Le Congo et l’Angola, deux pays africains aux frontières étroitement liées, ont décidé de se rapprocher pour limiter les brouillages télécoms aux frontières.
En harmonisant l’usage des fréquences, ils espèrent mettre fin aux brouillages qui nuisent aux communications dans les zones frontalières et protéger un bien invisible mais vital : la stabilité du réseau.
Les fréquences sont le souffle invisible qui donne vie aux services télécoms. Elles transportent nos voix, nos messages et nos images d’un point à l’autre du globe.
Pourtant, lorsqu’elles s’échappent au-delà des limites tracées sur une carte, elles peuvent semer la confusion et brouiller la connexion. Du 5 au 7 août 2025, à l’ombre des négociations discrètes mais cruciales, des délégations venues du Congo et de l’Angola se sont retrouvées autour d’une même table pour harmoniser l’usage de ces ondes dans leurs zones frontalières.
Sous l’égide de l’Autorité de régulation des postes et des communications électroniques du Congo (ARPCE), les deux parties ont convenu de paramètres précis pour sept bandes de fréquences, allant de 700 MHz à 3 500 MHz. Leurs engagements sont concrets : limiter la couverture réseau à 1 000 mètres au-delà des frontières, bannir les antennes omnidirectionnelles dans ces zones sensibles et fermer les points de vente opérant en marge de la réglementation. Autant de mesures pensées pour que chaque pays protège son espace sans étouffer celui de son voisin.
Cette initiative n’est pas isolée. Elle s’inscrit dans une dynamique régionale qui prend de l’ampleur. Quelques jours avant, le 4 août 2025, le Gabon et le Cameroun scellaient un accord similaire. Ces dernières années, l’ARPCE a multiplié les partenariats : avec la RDC en 2021, puis avec le Gabon en 2023, et des discussions sont en cours avec le Cameroun. Dans toute la sous-région, les signaux se multiplient : en juin dernier, le Tchad et le Cameroun se sont rencontrés pour aborder la même question, et en août 2024, un accord tripartite a été annoncé entre le Cameroun, le Gabon et la Guinée équatoriale.
Car les ondes, elles, ne connaissent pas de frontières. Selon l’Union internationale des télécommunications (UIT), elles franchissent sans effort les lignes imaginaires qui séparent les États. Leur gestion concertée est donc essentielle : elle garantit un accès équitable aux ressources spectrales, évite les zones « mortes » ou les bandes inutilisées, et prévient les brouillages qui peuvent réduire la qualité des communications.

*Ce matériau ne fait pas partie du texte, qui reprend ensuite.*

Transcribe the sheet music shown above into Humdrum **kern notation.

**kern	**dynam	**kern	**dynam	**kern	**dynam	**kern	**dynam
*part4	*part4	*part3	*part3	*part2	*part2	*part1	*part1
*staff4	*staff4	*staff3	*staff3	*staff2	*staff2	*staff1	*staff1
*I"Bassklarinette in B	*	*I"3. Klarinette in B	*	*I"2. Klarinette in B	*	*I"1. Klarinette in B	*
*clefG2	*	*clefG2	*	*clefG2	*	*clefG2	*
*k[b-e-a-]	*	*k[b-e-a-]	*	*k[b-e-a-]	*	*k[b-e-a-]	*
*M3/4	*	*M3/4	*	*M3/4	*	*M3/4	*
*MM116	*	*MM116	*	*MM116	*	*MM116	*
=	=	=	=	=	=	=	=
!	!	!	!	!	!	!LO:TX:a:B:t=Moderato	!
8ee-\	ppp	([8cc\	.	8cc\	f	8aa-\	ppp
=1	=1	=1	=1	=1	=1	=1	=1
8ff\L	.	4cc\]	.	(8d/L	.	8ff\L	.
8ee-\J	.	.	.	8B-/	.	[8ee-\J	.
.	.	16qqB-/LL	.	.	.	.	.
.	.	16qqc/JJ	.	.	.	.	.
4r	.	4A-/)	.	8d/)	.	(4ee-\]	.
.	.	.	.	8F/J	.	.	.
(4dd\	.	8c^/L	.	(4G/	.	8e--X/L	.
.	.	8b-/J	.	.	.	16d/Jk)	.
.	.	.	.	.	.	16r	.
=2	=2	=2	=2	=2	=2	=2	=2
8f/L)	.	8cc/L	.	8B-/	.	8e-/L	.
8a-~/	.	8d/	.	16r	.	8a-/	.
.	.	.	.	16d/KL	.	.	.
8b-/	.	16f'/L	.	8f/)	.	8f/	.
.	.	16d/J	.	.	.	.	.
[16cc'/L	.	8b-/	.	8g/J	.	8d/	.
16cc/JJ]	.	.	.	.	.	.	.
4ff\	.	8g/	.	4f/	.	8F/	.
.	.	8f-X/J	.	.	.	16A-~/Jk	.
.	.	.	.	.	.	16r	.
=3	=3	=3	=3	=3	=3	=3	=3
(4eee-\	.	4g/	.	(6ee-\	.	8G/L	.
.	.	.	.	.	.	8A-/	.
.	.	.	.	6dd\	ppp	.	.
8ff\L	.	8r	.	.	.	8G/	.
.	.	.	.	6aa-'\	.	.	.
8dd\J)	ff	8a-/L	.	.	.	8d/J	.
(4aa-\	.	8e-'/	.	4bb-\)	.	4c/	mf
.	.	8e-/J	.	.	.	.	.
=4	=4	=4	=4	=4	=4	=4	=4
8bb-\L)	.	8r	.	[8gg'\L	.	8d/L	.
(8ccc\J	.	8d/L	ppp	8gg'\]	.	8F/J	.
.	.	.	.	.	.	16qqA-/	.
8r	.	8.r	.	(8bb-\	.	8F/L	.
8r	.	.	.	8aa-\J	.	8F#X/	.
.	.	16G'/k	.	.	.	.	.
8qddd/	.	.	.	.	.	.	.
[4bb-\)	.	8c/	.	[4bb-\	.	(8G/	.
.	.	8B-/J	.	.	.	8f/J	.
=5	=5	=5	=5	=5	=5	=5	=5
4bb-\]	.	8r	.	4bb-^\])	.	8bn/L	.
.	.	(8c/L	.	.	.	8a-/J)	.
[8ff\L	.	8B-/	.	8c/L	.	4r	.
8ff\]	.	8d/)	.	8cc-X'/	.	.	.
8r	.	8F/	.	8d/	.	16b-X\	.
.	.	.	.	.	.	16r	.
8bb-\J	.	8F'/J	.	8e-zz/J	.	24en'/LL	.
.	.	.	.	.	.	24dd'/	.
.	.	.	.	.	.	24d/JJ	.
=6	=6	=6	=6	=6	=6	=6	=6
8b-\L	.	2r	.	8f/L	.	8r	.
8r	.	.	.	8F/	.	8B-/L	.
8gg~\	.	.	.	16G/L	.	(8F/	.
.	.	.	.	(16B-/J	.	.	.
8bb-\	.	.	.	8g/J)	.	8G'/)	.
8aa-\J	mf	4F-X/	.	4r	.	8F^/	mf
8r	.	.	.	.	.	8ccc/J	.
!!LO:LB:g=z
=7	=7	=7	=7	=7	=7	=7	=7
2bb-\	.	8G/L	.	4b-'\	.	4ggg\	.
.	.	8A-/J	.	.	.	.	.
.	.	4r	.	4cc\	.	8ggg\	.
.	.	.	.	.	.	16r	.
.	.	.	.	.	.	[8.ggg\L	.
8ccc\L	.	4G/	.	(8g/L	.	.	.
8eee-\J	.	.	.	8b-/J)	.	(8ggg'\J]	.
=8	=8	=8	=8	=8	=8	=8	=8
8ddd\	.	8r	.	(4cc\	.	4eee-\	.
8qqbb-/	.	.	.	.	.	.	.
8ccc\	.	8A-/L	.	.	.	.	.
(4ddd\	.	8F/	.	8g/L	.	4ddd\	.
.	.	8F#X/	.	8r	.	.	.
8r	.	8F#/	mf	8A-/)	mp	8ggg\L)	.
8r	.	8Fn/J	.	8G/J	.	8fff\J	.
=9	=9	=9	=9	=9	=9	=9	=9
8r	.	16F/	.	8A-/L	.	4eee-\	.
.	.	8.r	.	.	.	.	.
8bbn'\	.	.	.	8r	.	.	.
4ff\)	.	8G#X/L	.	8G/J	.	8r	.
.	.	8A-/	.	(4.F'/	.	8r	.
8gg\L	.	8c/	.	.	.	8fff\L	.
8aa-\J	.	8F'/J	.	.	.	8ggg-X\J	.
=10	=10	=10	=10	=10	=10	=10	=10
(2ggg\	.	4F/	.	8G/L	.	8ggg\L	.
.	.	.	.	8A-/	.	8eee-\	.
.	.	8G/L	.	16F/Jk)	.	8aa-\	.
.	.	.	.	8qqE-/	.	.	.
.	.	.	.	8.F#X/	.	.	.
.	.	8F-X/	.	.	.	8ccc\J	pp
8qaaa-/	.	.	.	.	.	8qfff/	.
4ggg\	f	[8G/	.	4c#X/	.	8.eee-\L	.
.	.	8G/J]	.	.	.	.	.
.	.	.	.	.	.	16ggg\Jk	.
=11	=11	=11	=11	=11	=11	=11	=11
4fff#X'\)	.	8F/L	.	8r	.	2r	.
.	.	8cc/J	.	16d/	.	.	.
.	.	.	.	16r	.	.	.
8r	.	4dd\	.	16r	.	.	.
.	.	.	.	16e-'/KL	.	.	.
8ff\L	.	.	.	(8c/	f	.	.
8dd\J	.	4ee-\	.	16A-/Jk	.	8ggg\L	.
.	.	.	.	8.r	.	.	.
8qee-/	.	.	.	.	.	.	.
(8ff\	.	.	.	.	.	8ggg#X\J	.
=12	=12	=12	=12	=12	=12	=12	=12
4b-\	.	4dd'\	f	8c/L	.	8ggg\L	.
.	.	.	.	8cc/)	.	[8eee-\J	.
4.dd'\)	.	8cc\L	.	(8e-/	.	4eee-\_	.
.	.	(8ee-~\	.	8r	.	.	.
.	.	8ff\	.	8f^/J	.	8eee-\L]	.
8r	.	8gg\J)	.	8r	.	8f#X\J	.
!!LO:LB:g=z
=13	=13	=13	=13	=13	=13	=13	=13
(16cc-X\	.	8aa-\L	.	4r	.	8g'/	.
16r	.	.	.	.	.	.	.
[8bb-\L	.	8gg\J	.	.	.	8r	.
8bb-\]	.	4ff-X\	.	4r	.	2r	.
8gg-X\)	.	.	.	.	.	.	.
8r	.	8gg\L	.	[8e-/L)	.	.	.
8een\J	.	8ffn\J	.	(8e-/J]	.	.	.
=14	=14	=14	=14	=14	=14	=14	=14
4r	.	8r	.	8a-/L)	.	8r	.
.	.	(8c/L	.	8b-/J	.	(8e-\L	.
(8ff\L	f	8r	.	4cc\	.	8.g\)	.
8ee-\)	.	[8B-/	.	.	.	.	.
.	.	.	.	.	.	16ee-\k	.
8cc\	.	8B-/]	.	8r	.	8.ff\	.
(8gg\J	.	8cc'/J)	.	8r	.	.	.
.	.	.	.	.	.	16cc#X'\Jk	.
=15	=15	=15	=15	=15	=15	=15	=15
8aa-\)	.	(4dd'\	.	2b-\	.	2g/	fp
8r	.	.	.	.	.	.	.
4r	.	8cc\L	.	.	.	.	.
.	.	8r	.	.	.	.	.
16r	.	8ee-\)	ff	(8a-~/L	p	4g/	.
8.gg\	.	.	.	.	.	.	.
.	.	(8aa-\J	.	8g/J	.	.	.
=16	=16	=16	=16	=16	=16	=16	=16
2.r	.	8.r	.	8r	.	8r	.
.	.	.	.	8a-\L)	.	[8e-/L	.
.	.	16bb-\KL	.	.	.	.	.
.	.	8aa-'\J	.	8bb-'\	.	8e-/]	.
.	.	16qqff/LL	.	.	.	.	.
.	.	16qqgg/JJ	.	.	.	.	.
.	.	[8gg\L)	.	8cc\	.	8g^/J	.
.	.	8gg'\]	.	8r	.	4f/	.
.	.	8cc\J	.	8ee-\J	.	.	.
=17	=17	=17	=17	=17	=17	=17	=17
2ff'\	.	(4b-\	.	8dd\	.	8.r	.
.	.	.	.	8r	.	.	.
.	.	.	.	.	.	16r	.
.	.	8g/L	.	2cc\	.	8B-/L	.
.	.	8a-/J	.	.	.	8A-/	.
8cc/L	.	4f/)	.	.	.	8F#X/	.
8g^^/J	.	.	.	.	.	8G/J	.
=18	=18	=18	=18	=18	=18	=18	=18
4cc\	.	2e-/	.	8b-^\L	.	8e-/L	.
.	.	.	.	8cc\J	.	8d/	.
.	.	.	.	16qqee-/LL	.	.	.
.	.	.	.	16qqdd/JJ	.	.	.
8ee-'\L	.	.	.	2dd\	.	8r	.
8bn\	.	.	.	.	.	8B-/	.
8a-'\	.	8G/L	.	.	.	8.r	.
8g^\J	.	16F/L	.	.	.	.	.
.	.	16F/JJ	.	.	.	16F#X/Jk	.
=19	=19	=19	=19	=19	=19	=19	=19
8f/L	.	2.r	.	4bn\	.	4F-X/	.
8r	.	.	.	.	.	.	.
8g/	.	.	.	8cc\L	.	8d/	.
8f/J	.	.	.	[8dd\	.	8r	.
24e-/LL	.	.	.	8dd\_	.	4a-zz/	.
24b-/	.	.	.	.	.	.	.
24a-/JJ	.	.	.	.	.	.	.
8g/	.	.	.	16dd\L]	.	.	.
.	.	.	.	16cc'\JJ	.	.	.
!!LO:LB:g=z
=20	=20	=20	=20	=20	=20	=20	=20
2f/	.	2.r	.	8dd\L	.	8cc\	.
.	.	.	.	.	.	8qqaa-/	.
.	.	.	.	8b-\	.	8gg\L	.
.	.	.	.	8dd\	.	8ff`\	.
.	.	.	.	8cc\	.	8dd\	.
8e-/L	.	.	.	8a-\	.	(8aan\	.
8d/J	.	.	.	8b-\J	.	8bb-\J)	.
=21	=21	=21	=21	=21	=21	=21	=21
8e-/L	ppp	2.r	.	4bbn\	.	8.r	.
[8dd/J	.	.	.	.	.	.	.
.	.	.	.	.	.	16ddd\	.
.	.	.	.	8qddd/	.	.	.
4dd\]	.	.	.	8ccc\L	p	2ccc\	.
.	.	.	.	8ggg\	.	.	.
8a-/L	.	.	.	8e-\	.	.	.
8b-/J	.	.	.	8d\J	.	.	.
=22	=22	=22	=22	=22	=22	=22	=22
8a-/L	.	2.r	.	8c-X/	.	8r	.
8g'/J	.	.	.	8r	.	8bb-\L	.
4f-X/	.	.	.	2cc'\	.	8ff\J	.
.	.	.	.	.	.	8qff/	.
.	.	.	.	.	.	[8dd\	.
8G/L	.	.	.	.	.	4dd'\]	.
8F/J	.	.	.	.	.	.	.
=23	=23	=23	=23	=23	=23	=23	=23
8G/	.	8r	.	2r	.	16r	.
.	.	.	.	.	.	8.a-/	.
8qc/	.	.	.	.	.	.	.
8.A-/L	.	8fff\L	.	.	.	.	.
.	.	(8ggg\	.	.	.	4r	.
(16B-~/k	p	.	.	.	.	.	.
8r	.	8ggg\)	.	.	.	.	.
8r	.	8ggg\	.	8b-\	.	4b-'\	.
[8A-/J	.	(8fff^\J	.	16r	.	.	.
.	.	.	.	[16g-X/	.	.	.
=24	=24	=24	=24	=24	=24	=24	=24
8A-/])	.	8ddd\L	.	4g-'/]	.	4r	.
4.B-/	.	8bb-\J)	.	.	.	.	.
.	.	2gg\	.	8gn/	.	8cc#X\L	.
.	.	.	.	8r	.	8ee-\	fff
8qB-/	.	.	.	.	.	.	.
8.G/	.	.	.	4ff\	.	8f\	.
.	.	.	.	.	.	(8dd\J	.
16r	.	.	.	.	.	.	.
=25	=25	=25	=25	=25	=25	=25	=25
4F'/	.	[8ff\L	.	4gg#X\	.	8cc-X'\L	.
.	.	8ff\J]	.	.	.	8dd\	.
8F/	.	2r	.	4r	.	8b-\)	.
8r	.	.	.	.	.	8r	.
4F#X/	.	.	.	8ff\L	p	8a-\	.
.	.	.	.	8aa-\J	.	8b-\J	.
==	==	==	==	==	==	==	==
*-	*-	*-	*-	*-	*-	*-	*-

L’histoire a montré les conséquences d’une mauvaise coordination. Dans les années 2000, les signaux venus du Cameroun ont envahi N’Djamena, la capitale tchadienne. Les opérateurs camerounais MTN et Orange, installés à Kousséri, avaient inondé le marché tchadien de téléphones et cartes SIM à bas prix, fragilisant les jeunes réseaux CELTEL et LIBERTIS. Après sept ans de tensions et l’intervention de l’UIT, un accord avait finalement été signé en 2009 pour mettre fin à ce déséquilibre.
Aujourd’hui, même si l’accord Congo–Angola n’est pas encore formalisé, sa signature semble proche. Mais comme souvent dans ces domaines, la réussite se mesurera à l’épreuve des faits : il faudra veiller à ce que les engagements se traduisent par des actions concrètes sur le terrain.
En s’alliant à un autre pays africain pour mieux gérer ses fréquences frontalières, le Congo envoie un signal fort : celui d’une Afrique qui apprend à conjuguer ses ressources, à parler d’une seule voix technique et à protéger l’espace invisible qui relie ses peuples. Car derrière chaque appel sans grésillement et chaque connexion fluide se cache une coopération patiemment tissée.